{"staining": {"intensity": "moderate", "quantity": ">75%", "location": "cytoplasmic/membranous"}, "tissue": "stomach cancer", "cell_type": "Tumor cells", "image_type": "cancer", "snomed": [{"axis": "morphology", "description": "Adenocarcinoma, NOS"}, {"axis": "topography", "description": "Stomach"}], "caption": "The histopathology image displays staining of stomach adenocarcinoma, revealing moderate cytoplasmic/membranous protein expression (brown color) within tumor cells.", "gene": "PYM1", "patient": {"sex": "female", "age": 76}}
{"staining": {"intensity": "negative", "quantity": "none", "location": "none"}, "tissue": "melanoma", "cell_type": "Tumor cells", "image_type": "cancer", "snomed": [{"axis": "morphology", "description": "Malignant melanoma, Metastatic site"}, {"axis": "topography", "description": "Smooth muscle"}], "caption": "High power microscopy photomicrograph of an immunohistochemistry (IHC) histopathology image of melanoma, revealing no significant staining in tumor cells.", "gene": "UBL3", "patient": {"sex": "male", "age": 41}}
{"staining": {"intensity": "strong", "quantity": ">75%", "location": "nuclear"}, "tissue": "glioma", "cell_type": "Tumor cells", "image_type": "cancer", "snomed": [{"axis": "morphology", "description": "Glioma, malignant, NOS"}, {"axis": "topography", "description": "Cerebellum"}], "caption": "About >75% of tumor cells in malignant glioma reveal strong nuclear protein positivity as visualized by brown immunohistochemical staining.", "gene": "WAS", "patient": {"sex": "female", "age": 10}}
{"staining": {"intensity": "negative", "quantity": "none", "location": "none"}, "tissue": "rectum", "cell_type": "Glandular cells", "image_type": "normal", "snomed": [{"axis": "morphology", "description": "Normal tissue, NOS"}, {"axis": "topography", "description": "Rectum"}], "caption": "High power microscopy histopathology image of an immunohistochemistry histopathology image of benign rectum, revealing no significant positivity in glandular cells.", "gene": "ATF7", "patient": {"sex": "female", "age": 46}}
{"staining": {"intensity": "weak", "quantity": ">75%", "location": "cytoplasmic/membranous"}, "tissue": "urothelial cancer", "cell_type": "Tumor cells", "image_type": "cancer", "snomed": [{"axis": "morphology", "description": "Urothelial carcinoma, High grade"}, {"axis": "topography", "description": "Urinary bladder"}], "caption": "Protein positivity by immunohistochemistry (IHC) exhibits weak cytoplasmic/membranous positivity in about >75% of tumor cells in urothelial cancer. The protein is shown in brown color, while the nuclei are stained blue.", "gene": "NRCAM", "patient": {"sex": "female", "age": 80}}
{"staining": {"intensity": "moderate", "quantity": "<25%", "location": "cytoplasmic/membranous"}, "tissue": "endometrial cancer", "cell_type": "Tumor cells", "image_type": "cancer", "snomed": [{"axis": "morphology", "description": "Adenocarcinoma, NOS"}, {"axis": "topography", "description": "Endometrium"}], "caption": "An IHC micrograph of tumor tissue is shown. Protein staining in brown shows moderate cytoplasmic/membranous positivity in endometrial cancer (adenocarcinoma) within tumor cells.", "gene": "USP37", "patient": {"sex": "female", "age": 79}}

## PROBLEM
Copy down the complete data exactly as supplied.

## RESULT
{"staining": {"intensity": "moderate", "quantity": ">75%", "location": "cytoplasmic/membranous"}, "tissue": "stomach cancer", "cell_type": "Tumor cells", "image_type": "cancer", "snomed": [{"axis": "morphology", "description": "Adenocarcinoma, NOS"}, {"axis": "topography", "description": "Stomach"}], "caption": "The histopathology image displays staining of stomach adenocarcinoma, revealing moderate cytoplasmic/membranous protein expression (brown color) within tumor cells.", "gene": "PYM1", "patient": {"sex": "female", "age": 76}}
{"staining": {"intensity": "negative", "quantity": "none", "location": "none"}, "tissue": "melanoma", "cell_type": "Tumor cells", "image_type": "cancer", "snomed": [{"axis": "morphology", "description": "Malignant melanoma, Metastatic site"}, {"axis": "topography", "description": "Smooth muscle"}], "caption": "High power microscopy photomicrograph of an immunohistochemistry (IHC) histopathology image of melanoma, revealing no significant staining in tumor cells.", "gene": "UBL3", "patient": {"sex": "male", "age": 41}}
{"staining": {"intensity": "strong", "quantity": ">75%", "location": "nuclear"}, "tissue": "glioma", "cell_type": "Tumor cells", "image_type": "cancer", "snomed": [{"axis": "morphology", "description": "Glioma, malignant, NOS"}, {"axis": "topography", "description": "Cerebellum"}], "caption": "About >75% of tumor cells in malignant glioma reveal strong nuclear protein positivity as visualized by brown immunohistochemical staining.", "gene": "WAS", "patient": {"sex": "female", "age": 10}}
{"staining": {"intensity": "negative", "quantity": "none", "location": "none"}, "tissue": "rectum", "cell_type": "Glandular cells", "image_type": "normal", "snomed": [{"axis": "morphology", "description": "Normal tissue, NOS"}, {"axis": "topography", "description": "Rectum"}], "caption": "High power microscopy histopathology image of an immunohistochemistry histopathology image of benign rectum, revealing no significant positivity in glandular cells.", "gene": "ATF7", "patient": {"sex": "female", "age": 46}}
{"staining": {"intensity": "weak", "quantity": ">75%", "location": "cytoplasmic/membranous"}, "tissue": "urothelial cancer", "cell_type": "Tumor cells", "image_type": "cancer", "snomed": [{"axis": "morphology", "description": "Urothelial carcinoma, High grade"}, {"axis": "topography", "description": "Urinary bladder"}], "caption": "Protein positivity by immunohistochemistry (IHC) exhibits weak cytoplasmic/membranous positivity in about >75% of tumor cells in urothelial cancer. The protein is shown in brown color, while the nuclei are stained blue.", "gene": "NRCAM", "patient": {"sex": "female", "age": 80}}
{"staining": {"intensity": "moderate", "quantity": "<25%", "location": "cytoplasmic/membranous"}, "tissue": "endometrial cancer", "cell_type": "Tumor cells", "image_type": "cancer", "snomed": [{"axis": "morphology", "description": "Adenocarcinoma, NOS"}, {"axis": "topography", "description": "Endometrium"}], "caption": "An IHC micrograph of tumor tissue is shown. Protein staining in brown shows moderate cytoplasmic/membranous positivity in endometrial cancer (adenocarcinoma) within tumor cells.", "gene": "USP37", "patient": {"sex": "female", "age": 79}}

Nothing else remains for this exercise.